The general consensus on President Trump's appointees is that they have been, at best, a mixed bag. Some picks are par for the Republican course, even uncontroversial full stop. For instance, Secretary of Defense Gen. James Mattis breezed through his Senate confirmation with 98 votes in favor. But those "predictable" types of Cabinet appointments are more exception than rule — think Chief Strategist Steve Bannon, Attorney General Jeff Sessions, Education Secretary Betsy DeVos, Secretary of State Rex Tillerson. All have been met with fierce outcries from the public at large. And it looks like the president might be adding one more name to the protest list — Ken Starr may join the Trump administration.

For those of us old enough to remember, Starr first became a known name during the impeachment proceedings against President Clinton. Appointed as a special prosecutor to look into the Whitewater scandal that had dogged the early years of Clinton's presidency, Starr found no evidence of guilt. But he was contacted by Linda Tripp, who leaked the details of Clinton's affair with Monica Lewinsky. Starr switched gears, and turned from Whitewater to investigating blue dresses and presidential perjury.

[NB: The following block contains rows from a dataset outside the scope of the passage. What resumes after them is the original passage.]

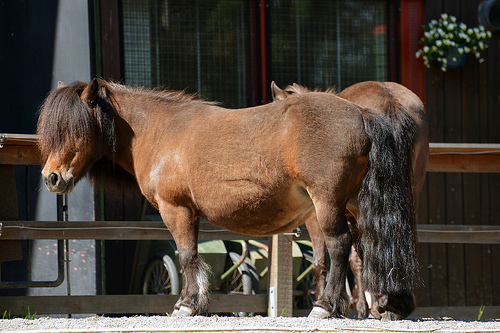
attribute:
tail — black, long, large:
[358, 112, 422, 292]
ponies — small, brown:
[36, 75, 430, 318]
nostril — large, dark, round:
[47, 172, 60, 187]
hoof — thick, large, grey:
[155, 291, 202, 321]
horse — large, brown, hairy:
[31, 72, 416, 321]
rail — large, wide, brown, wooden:
[3, 131, 483, 319]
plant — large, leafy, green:
[405, 10, 484, 73]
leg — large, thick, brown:
[279, 101, 370, 322]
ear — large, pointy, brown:
[80, 70, 107, 101]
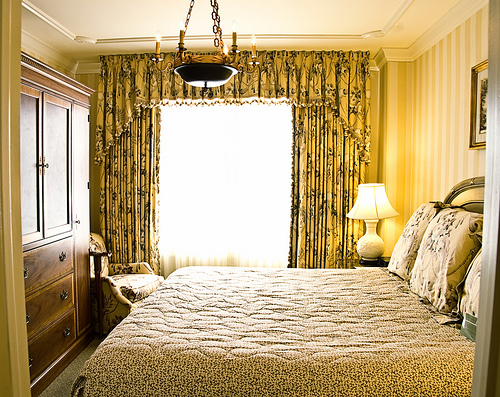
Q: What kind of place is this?
A: Hotel room.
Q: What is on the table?
A: Lamp.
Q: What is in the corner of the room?
A: Chair.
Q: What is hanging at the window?
A: Curtains.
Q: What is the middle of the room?
A: Bed.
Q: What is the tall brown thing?
A: Chest.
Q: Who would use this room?
A: Traveler.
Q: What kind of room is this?
A: Bedroom.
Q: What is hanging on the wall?
A: Picture.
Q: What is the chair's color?
A: White and black.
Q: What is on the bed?
A: Pillows.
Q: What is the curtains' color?
A: Yellow and black.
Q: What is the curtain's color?
A: White.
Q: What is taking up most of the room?
A: Bed.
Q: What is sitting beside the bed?
A: A lamp.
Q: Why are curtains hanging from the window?
A: They are keeping the sunlight out of the room.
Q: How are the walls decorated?
A: With striped wallpaper.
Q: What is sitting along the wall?
A: A brown t.v. cabinet.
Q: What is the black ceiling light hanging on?
A: Black chains.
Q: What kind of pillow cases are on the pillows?
A: Blue and white decorative pillow cases.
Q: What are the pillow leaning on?
A: A headboard.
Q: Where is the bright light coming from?
A: The sunlight.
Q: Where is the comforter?
A: On a bed.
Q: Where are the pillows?
A: By a wall.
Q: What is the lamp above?
A: A bed.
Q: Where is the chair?
A: In the corner of room.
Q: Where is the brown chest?
A: In a room.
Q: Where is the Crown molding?
A: On a ceiling.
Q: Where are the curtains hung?
A: On a window.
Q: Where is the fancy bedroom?
A: At a home or hotel.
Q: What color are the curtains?
A: Yellow.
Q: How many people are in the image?
A: No people in the image.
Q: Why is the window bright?
A: The sun is shining.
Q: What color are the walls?
A: Tan.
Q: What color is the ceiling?
A: White.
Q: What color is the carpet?
A: Green.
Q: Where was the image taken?
A: In a bedroom.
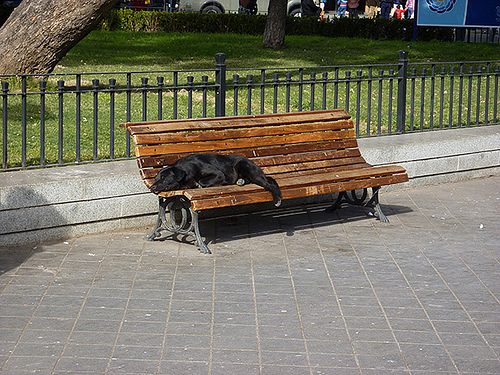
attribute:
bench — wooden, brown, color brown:
[118, 105, 409, 254]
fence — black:
[6, 65, 496, 152]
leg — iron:
[150, 202, 207, 252]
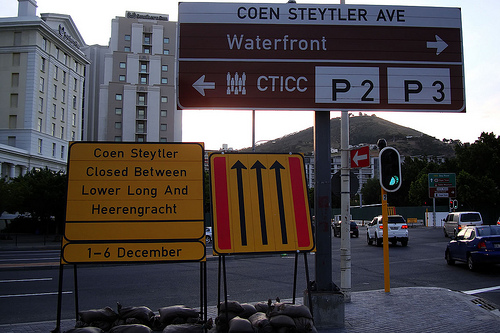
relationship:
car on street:
[445, 224, 500, 271] [0, 220, 499, 325]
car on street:
[441, 209, 483, 237] [0, 220, 499, 325]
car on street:
[365, 214, 410, 246] [0, 220, 499, 325]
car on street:
[335, 220, 359, 238] [0, 220, 499, 325]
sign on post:
[208, 150, 318, 255] [217, 252, 317, 328]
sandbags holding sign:
[69, 296, 318, 332] [57, 139, 207, 264]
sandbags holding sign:
[69, 296, 318, 332] [208, 150, 318, 255]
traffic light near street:
[377, 147, 402, 194] [0, 220, 499, 325]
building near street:
[0, 0, 182, 230] [0, 220, 499, 325]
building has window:
[0, 0, 182, 230] [123, 34, 130, 41]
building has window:
[0, 0, 182, 230] [123, 45, 132, 53]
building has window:
[0, 0, 182, 230] [143, 35, 151, 44]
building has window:
[0, 0, 182, 230] [142, 47, 151, 54]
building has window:
[0, 0, 182, 230] [163, 36, 170, 44]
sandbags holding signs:
[69, 296, 318, 332] [207, 147, 315, 252]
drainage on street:
[455, 281, 484, 322] [384, 237, 490, 286]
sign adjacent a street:
[57, 139, 207, 264] [113, 270, 182, 298]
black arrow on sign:
[265, 153, 293, 243] [57, 139, 207, 264]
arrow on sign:
[350, 142, 378, 177] [342, 140, 377, 172]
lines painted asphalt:
[12, 285, 20, 304] [425, 280, 477, 296]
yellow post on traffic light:
[375, 185, 397, 302] [377, 147, 402, 194]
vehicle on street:
[366, 215, 408, 246] [413, 230, 435, 280]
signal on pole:
[366, 140, 403, 205] [375, 179, 400, 309]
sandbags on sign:
[69, 296, 318, 332] [66, 137, 308, 256]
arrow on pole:
[414, 32, 455, 65] [334, 107, 354, 296]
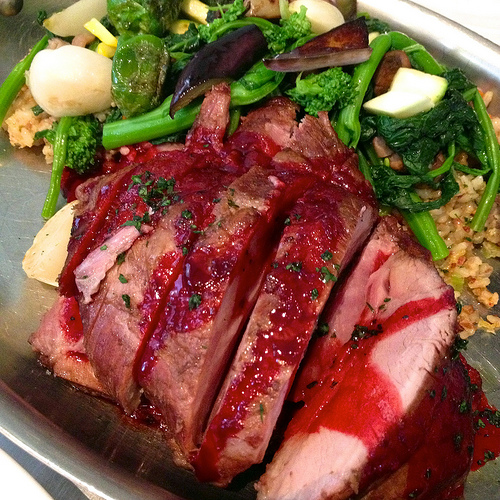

As a result, Clinton became only the second president to be impeached. Ken Gormley, author of The Death of American Virtue: Clinton vs. Starr, believes that the event sparked America's current hyper-partisanship. "This is the beginning of the sharp division of red and blue."

But shockingly, the impeachment is no longer Starr's biggest scandal. The former prosecutor became president of Baylor University in 2010. His tenure there coincided with the rising fortunes of its Big 12 football team. The largest Baptist school in the country pumped huge amounts of money into its flagging football program, and the payoffs were tangible. In 2011, quarterback Robert Griffin III became the first player in Baylor history to win the Heisman trophy. Former head football coach Art Briles was reportedly making up to $6 million a year.

But in the spring of 2016, both Briles and Starr lost their jobs. After reports surfaced that claims of sexual assault at the hands of Baylor football players had gone either ignored or improperly handled, Briles was let go by Baylor, and Starr was demoted. Three different women had appeared earlier in the year on ESPN, saying that their reports of being sexually assaulted by a former Baylor defensive linebacker had been ignored. (The accused man is now in jail for sexual assault.) As the New York Times reports, an investigation into the allegations revealed in one case that "university administrators discouraged an accuser in a manner that 'constituted retaliation against a complainant for reporting sexual assault.'"

And the story remains not only fresh in many minds, but ongoing. In late January, a woman sued Baylor, alleging that football players there were responsible for 52 rapes in four years. While this accusation is by no means proven, recent texts allegedly sent by Briles would suggest a culture intent on covering up for the illegal activity of its players.

So why would Trump want to employ Starr as the ambassador for religious freedom? Starr appears to bring nothing but baggage, and very recent baggage at that, to his potential role as head of the Office of International Religious Freedom. In a recent interview, Starr had to be coached in order to quit implying that he might have seen an email a former student sent him with the subject line: "I was raped at Baylor." If he isn't intentionally complicit in the sex scandal (and he might be), at the very least this man seems egregiously incompetent.

Why Trump is considering Starr may not be an immediately answerable question. What we will soon know is whether or not the former prosecutor and university president is in fact offered the position.